The general decrease of CO2 levels in the atmosphere over the last 50 million years, and the subsequent onset of an ice age, I also consider that a significant trend, and strong evidence for a relationship between CO2 and T. That's also a time line, or at least a long-term trend.
Why wouldn't they be considered as evidence?
It isn't 'constant'....not when there are solar flares.
As Frogboy said, the Sun is the energy source. It powers climate change, no matter whose fault it is. [or what's].
That's causing about a 0.7 degree celcius temperature difference between the highs and the lows, and this averages out to ZERO over 11 years.

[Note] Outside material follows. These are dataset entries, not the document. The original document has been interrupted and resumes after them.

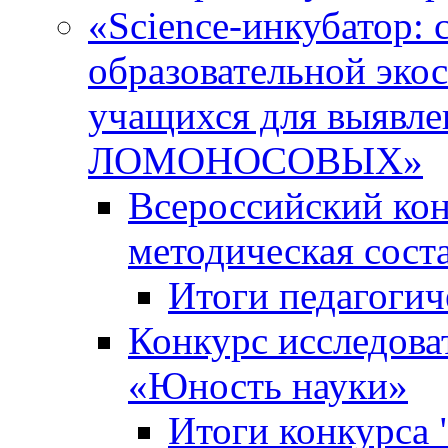
«Science-инкубатор:
образовательной эко
учащихся для выяв
ЛОМОНОСОВЫХ»
Всероссийский кон
методическая сос
Итоги педагогич
Конкурс исследова
«Юность науки»
Итоги конкурса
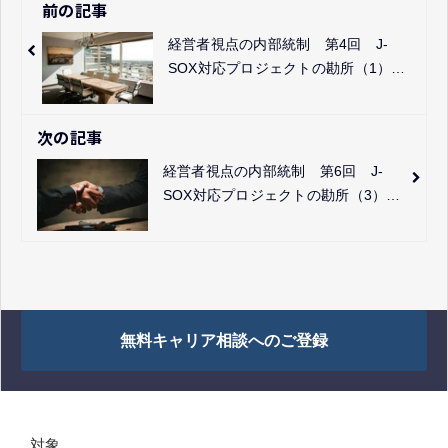
前の記事
経営者視点の内部統制 第4回 J-
SOX対応プロジェクトの勘所（1）
方針策定
次の記事
経営者視点の内部統制 第6回 J-
SOX対応プロジェクトの勘所（3）
ITへの対応
無料キャリア相談へのご登録
対象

For all practical purposes that's a constant when we discuss climate change over a period of 100 years.
It looks like it has its own agenda/bias.
Don't get me wrong. I'm a firm believer that mankind is screwing his environment. He has done so since the dawn of [his] time.
I do NOT go to websites-of-mass-hysteria championing whatever 'side' and expect them to tell me ANYTHING of actual value.
The one absolute certainty is both ends of the political spectrum/both sides of this so-called debate are fuelled by agenda.
Oh I wanted to add to my previous post that to be honest I've also read about 200 year periodicity in sun spots, so it may be that on a 100 year period the solar cycles won't average out to zero exaclty, but well ... what difference does half a degree or less make, if we're talking about warming of between 2 and 6 degrees.
I've shown the skepticalscience link, because the original link from nature has only small graphics.
This is the original link.
http://www.nature.com/nature/journal/v484/n7392/full/nature10915.html
Anyway, they're observations from fossil data.
I don't see what that has to do with politics.